A veces efectuábamos algún cambio en el pro­grama que creíamos sería de utilidad, y luego des­cubríamos que no era así. Entonces debíamos ad­mitir que nos habíamos equivocado y teníamos que comenzar desde el principio.
A veces debíamos tragarnos nuestro orgullo, admitir que sencillamente no sabíamos resolver un problema concreto y pedir a alguien que nos enseñara lo que él había hecho para luego poder imitarlo.
De todos los errores cometidos y corregidos surgió lo que creemos es un programa de trata­miento consistente, efectivo, útil, y sobre todo práctico. Estamos satisfechos y pensamos dejarlo tal como está. Es decir, hasta que encontremos otro error.
Por si todavía no lo ha comprendido, lo que acaba­mos de describir representa una muestra del Dé­cimo Paso.
Identificamos un error en nuestros métodos, uno muy importante, según se demostró después. Nos tragamos nuestro orgullo, nuestro deseo de tener siempre razón y comenzamos a revisar nues­tros métodos.

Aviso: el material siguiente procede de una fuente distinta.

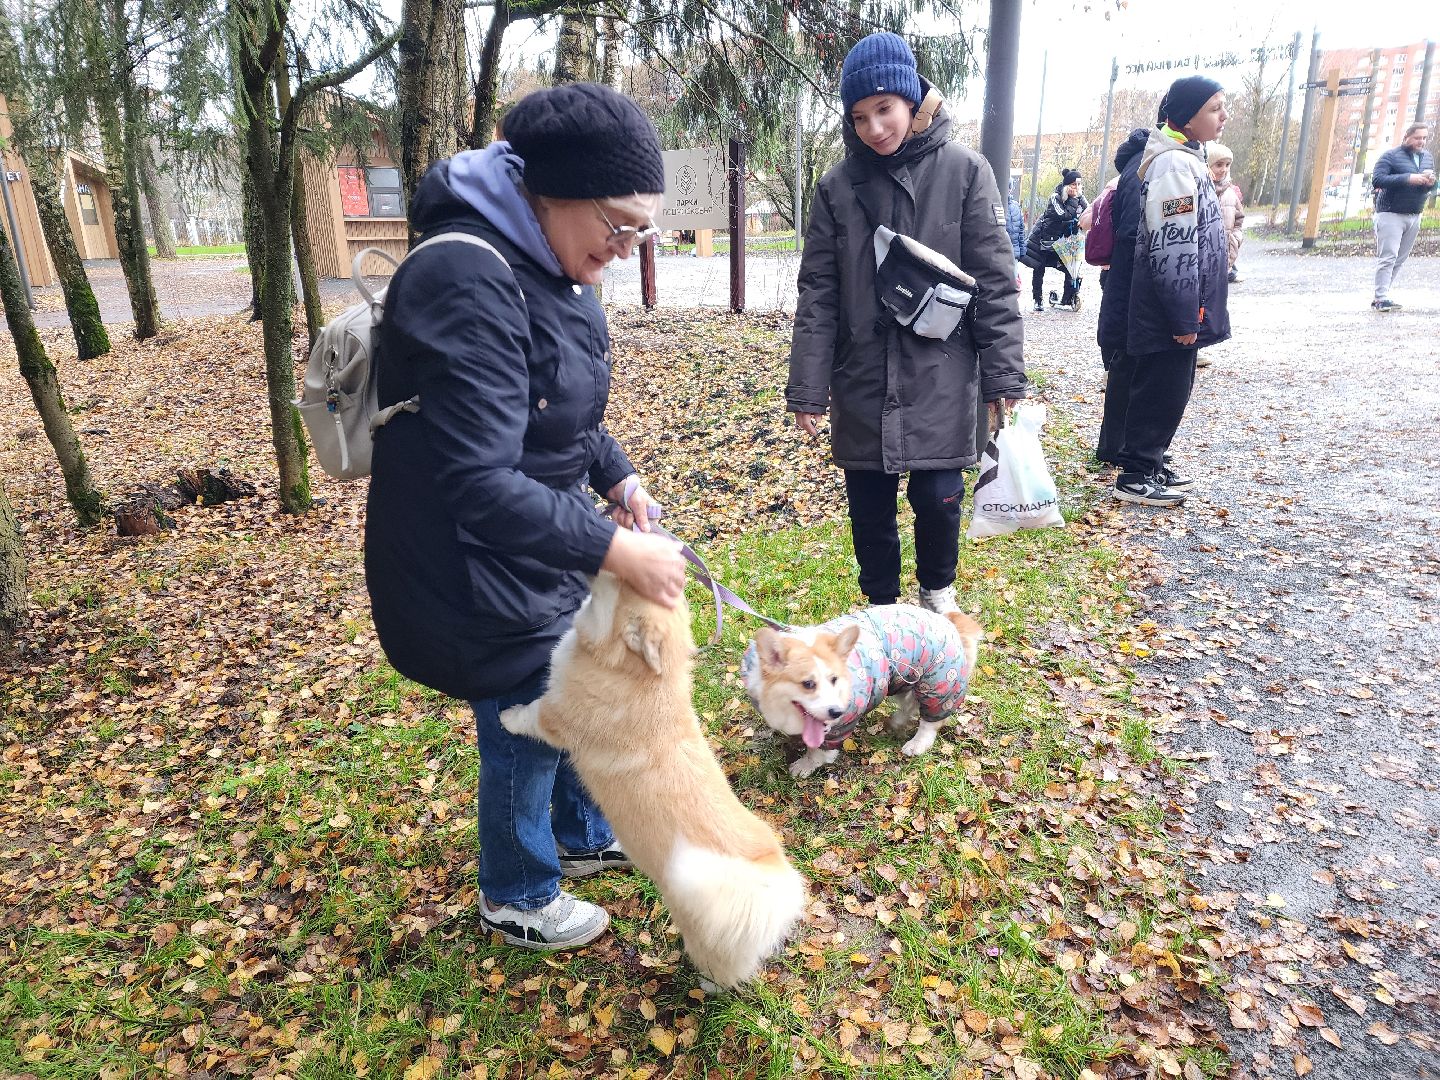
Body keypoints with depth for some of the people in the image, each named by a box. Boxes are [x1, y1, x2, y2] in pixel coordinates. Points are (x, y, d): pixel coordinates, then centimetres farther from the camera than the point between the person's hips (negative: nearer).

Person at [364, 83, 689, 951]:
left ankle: (584, 837, 51)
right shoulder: (468, 284, -30)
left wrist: (618, 477, -1)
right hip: (480, 566, -9)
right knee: (526, 733, 10)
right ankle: (517, 900, 39)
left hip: (547, 539, 9)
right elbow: (481, 485, -34)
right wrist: (613, 549, -31)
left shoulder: (549, 263, 1)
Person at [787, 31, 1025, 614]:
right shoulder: (838, 186, 2)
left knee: (937, 496, 0)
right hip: (863, 379, 2)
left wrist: (1003, 378, -6)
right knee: (869, 505, 9)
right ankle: (881, 608, 31)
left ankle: (937, 590, 31)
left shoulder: (964, 171, -2)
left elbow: (995, 281, -3)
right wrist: (807, 389, -3)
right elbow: (817, 294, 1)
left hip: (941, 376, -2)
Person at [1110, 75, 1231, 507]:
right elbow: (1174, 250, -22)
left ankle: (1150, 461, 28)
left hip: (1175, 308, 10)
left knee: (1171, 388, 16)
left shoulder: (1184, 158, 15)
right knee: (1161, 390, -2)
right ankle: (1136, 476, 7)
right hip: (1168, 312, -10)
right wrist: (1184, 317, -21)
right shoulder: (1175, 165, -17)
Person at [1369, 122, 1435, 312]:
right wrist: (1408, 178, -23)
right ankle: (1382, 298, -15)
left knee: (1400, 260, 5)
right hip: (1391, 214, -7)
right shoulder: (1391, 156, -4)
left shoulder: (1428, 157, 17)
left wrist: (1430, 182, -4)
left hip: (1414, 217, 7)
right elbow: (1377, 179, -16)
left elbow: (1432, 186, 21)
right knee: (1388, 257, -14)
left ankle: (1380, 297, 8)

Esto se debía hacer cada día. No había manera de que pudiéramos prever los cambios que ten­dríamos que hacer antes de que el programa se pusiera en funcionamiento. Teníamos que ser fle­xibles. Si hubiéramos insistido en hacer sólo aque­llas pocas cosas que habíamos planeado al princi­pio, la adopción de una nueva actitud y de un nuevo sistema terapéutico hubiera resultado un completo fracaso. Debíamos contar con un mé­todo para efectuar cambios a medida que avanzá­bamos.
Este es el espíritu del Décimo Paso. El Pro­grama se va solidificando y mejorando a través de un autoexamen ininterrumpido. De esta manera se puede vencer al peor enemigo de la recuperación: la propia necesidad, natural y humana de tener razón.
El Programa de recuperación puede cambiar a medida que usted cambie, digamos que puede ad­quirir vida, como usted mismo.
Tomándose el tiempo necesario para observar lo que hace cada día, puede hallar las soluciones a problemas que nunca podría haber identificado mientras se encontraba en el Cuarto Paso.